→ Required action
From the entries that follow, copy every line with the word "specified".

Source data
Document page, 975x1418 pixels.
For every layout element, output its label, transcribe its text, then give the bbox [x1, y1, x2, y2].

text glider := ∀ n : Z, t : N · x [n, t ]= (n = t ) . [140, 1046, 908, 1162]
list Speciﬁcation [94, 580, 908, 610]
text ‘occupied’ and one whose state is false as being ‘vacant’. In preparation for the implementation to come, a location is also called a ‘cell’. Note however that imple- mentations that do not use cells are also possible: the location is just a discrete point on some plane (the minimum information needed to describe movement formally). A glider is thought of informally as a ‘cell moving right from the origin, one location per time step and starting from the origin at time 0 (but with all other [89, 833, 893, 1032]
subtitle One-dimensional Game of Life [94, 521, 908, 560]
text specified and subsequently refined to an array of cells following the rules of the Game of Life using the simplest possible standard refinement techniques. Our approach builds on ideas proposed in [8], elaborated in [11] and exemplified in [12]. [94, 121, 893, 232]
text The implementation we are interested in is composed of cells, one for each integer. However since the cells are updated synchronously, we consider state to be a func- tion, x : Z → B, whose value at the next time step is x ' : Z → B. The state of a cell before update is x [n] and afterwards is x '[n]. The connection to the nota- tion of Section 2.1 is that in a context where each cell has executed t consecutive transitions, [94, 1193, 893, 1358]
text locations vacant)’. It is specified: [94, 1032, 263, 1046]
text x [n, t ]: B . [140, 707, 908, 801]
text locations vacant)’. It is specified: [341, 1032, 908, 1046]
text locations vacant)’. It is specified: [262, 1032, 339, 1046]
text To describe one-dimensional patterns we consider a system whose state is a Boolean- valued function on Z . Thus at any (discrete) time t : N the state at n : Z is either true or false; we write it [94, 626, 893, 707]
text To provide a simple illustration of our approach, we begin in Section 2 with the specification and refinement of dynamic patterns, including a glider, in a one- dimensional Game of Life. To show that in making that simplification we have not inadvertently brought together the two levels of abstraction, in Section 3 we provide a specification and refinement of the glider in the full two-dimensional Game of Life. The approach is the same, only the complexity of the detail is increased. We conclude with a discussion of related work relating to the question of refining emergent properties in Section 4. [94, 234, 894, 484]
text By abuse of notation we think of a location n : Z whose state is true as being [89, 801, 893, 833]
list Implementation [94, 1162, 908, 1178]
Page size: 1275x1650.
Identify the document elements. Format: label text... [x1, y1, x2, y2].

→ Response area
text specified and subsequently refined to an array of cells following the rules of the Game of Life using the simplest possible standard refinement techniques. Our approach builds on ideas proposed in [8], elaborated in [11] and exemplified in [12]. [94, 121, 893, 232]
text locations vacant)’. It is specified: [94, 1032, 263, 1046]
text locations vacant)’. It is specified: [341, 1032, 908, 1046]
text locations vacant)’. It is specified: [262, 1032, 339, 1046]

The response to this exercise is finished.